L'ENNEMI
Par Michel Bellin le mardi 2 décembre 2008, 08:54 - Lien permanent
Le Temps, bien sûr, qui bouffe nos vies et dissout nos amours. Le temps qui creuse nos rides et racornit notre cœur. Le temps morne et languissant de notre train train quotidien… avant qu'il ne déraille ! Cet obscur et implacable ennemi qui « du sang que nous perdons croît et se fortifie. »
Tout le reste n'est que littérature et pieuse consolation.
Tout le reste n'est que littérature et pieuse consolation.
Ma jeunesse ne fut qu'un ténébreux orage,
Traversé çà et là par de brillants soleils;
Le tonnerre et la pluie ont fait un tel ravage,
Qu'il reste en mon jardin bien peu de fruits vermeils.

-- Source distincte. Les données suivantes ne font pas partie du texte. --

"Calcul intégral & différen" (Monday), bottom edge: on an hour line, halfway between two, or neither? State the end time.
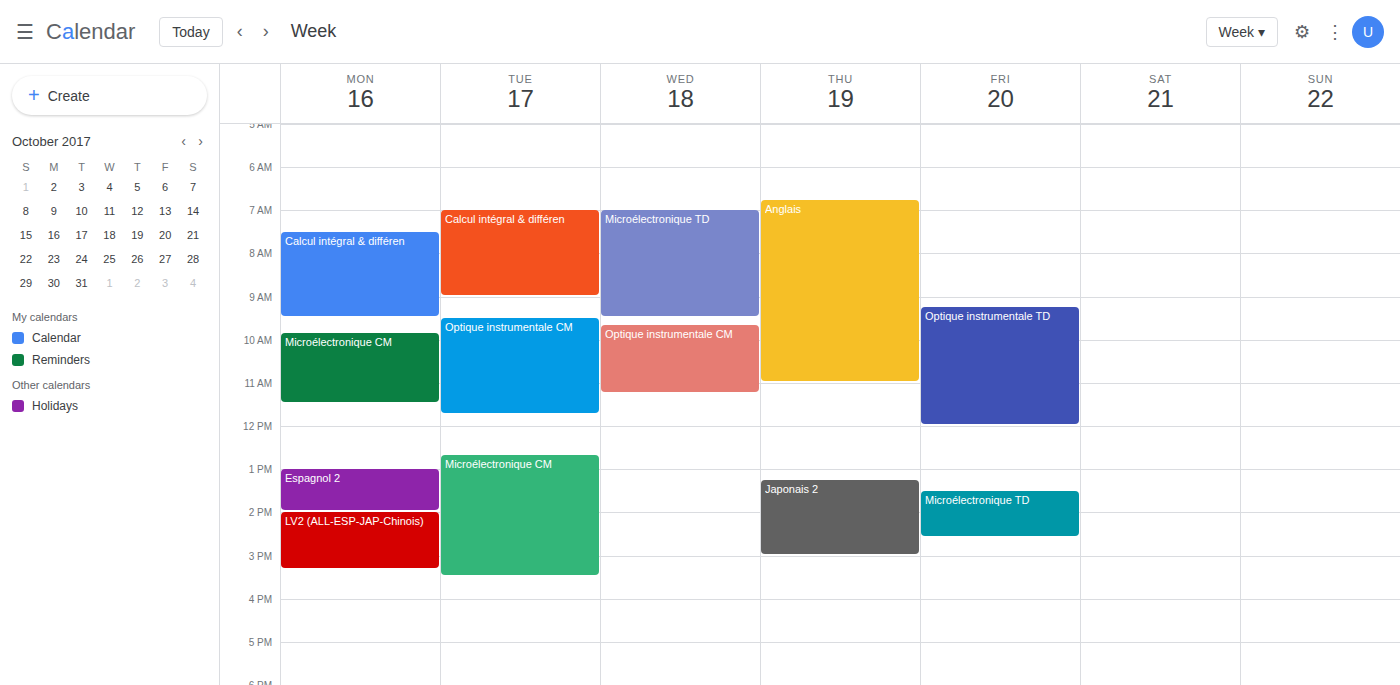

Voilà que j'ai touché l'automne des idées,
Et qu'il faut employer la pelle et les râteaux
Pour rassembler à neuf les terres inondées,
Où l'eau creuse des trous grands comme des tombeaux.
Et qui sait si les fleurs nouvelles que je rêve
Trouveront dans ce sol lavé comme une grève
Le mystique aliment qui ferait leur vigueur?
Ô douleur! ô douleur! le Temps mange la vie,
Et l'obscur Ennemi qui nous ronge le cœur
Du sang que nous perdons croît et se fortifie!
Charles Baudelaire, Les fleurs du mal, Les éditions G. Grès et Cie, 1925.